• _Extracted text_:
+++

Let's see more examples:

In [16]:
from jax import grad

def sum_logistic(x):
    return jnp.sum(1.0 / (1.0 + jnp.exp(-x)))


x_small = jnp.arange(3.)

derivative_fn = grad(sum_logistic)
print(derivative_fn(x_small))  # Should print the derivative of sum_logistic at x_small


[0.25       0.19661194 0.10499357]


Let's verify using finite differences:

In [19]:
def first_finite_difference(f, x, h=1e-3):
    return jnp.array([(f(x + h * v) - f(x - h * v)) / (2 * h) for v in jnp.eye(len(x))])

print(first_finite_difference(sum_logistic, x_small))  # Should be close to the derivative computed by JAX

[0.24998187 0.1965761  0.10502338]


We can also `jit` compile it:

In [None]:
print(grad(jit(grad(jit(grad(jit(grad(sum_logistic)))))))(2.0))  

0.0207841


So the `grad()` and `jit()` can be composed and mixed arbitrarily

Beyong scalar-valued function, the `jax.jacobian()` transformation can be used to compute the fulll Jacobian matrix of vector-valued functions:

In [22]:
from jax import jacobian

print(jacobian(jnp.exp)(x_small))

[[1.        0.        0.       ]
 [0.        2.7182817 0.       ]
 [0.        0.        7.389056 ]]


Jacobian is a matrix of all partial derivatives of a function with multiple inputs and outputs, 

If we have a function: 
$$ f : \mathbb{R}^n \rightarrow \mathbb{R}^m$$

then the jacobian is an $m \times n$ matrix:

$$ J_{ij} = \frac{\partial f_i}{ \partial x_j} $$

It tells you how much each output depends on each input


In [23]:
def f(x): 
    return jnp.array([
        x[0] + 2 * x[1],
        x[0]**2 + x[1]**2,
    ])

The Jacobian matrix is: 
$$ 
 J = \begin{bmatrix}
\frac{\partial f_0}{\partial x_0} & \frac{\partial f_0}{\partial x_1} \\
\frac{\partial f_1}{\partial x_0} & \frac{\partial f_1}{\partial x_1}
\end{bmatrix}
= 
\begin{bmatrix}
1 & 2x_0 \\
2 & 2x_1
\end{bmatrix} $$


In [24]:
x = jnp.array([1.0, 2.0])
jacobian_f = jacobian(f)
print(jacobian_f(x))  # Should print the Jacobian matrix of f at x

[[1. 2.]
 [2. 4.]]

+++

• _Records_:
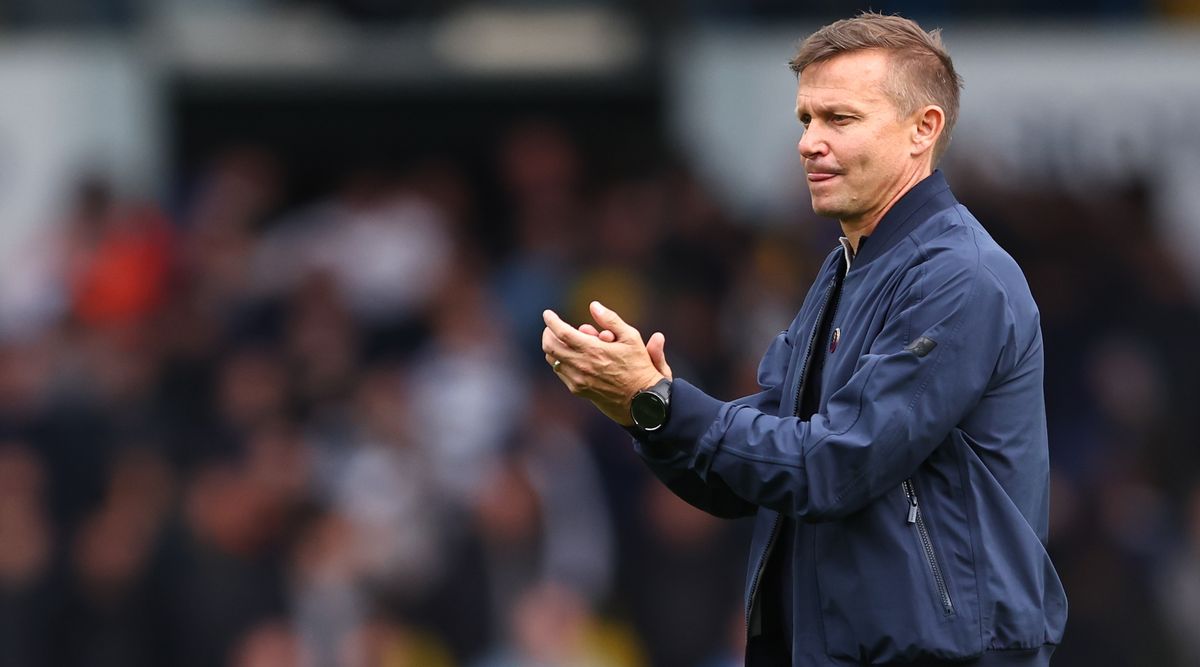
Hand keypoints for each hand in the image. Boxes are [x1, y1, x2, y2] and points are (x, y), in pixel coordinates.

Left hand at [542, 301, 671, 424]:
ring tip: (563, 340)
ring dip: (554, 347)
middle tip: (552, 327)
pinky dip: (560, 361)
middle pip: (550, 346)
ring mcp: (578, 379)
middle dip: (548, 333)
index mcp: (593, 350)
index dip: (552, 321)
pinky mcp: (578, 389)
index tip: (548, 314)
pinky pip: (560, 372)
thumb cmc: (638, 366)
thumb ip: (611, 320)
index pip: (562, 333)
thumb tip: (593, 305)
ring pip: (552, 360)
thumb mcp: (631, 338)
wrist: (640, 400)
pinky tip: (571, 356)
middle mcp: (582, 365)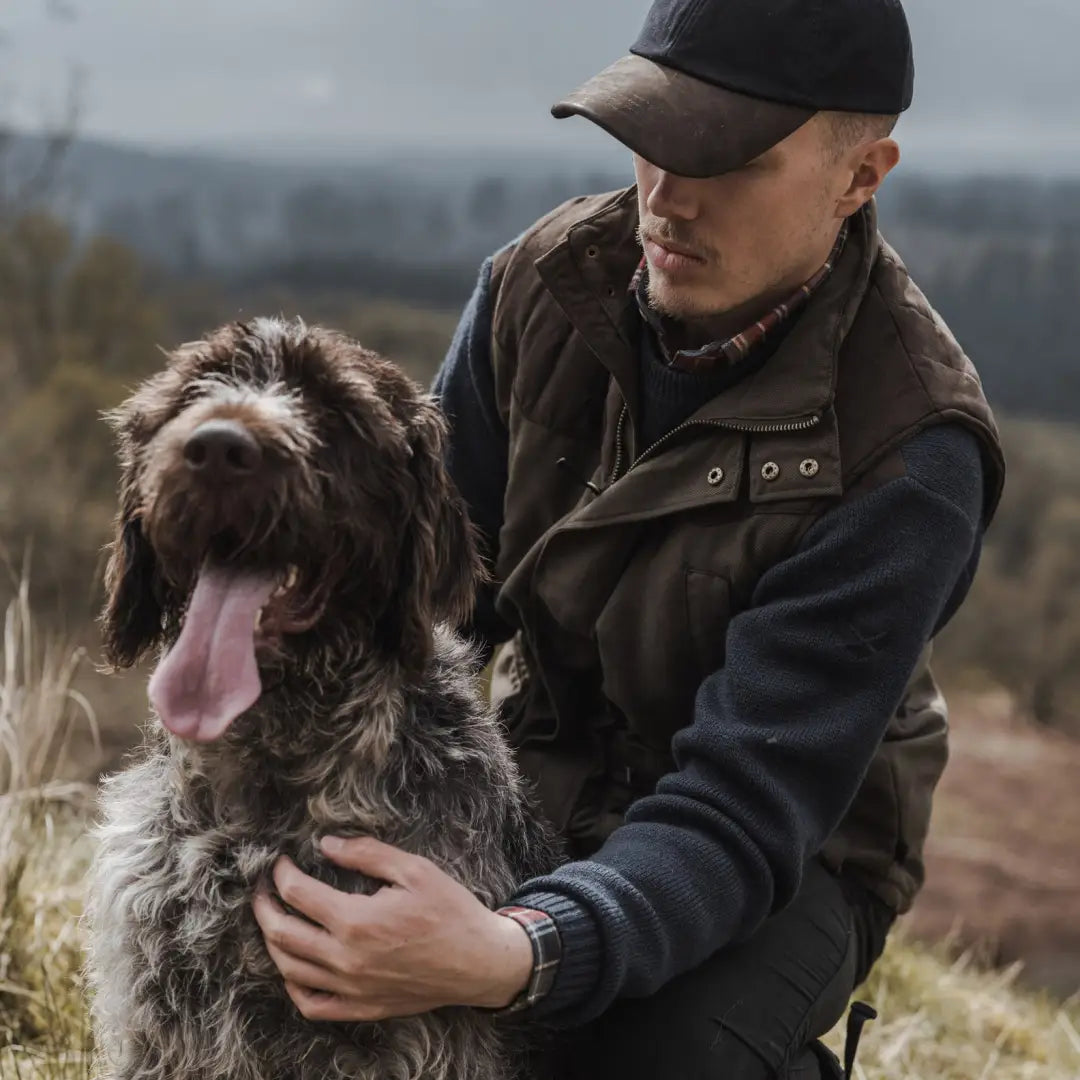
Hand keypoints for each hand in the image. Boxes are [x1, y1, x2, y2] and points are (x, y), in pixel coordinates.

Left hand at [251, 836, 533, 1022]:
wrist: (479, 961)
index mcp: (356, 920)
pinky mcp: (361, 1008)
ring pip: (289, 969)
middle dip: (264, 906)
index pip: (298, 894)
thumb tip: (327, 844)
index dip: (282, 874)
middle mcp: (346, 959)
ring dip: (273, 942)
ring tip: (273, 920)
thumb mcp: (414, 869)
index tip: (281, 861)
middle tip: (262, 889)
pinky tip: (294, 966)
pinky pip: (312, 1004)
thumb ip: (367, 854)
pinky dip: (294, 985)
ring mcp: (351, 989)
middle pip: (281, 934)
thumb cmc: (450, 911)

+++

• _Exercise instructions_:
[A] In the JAX notebook excerpt, what can the `jax.jacobian()` transformation compute?
[B] In the JAX notebook excerpt, rewrite the passage from "Jacobian is a matrix of all partial derivatives" through "It tells you how much each output depends on each input" as a short list that keeps its main facts.
None of the entries are needed here.

• _Your responses_:
[A] The full Jacobian matrix of vector-valued functions.

[B]
- The Jacobian is a matrix of all partial derivatives of a function with multiple inputs and outputs.
- For a function f : ℝⁿ → ℝᵐ, the Jacobian is an m × n matrix.
- Each entry is J_ij = ∂f_i / ∂x_j.
- It shows how much each output depends on each input.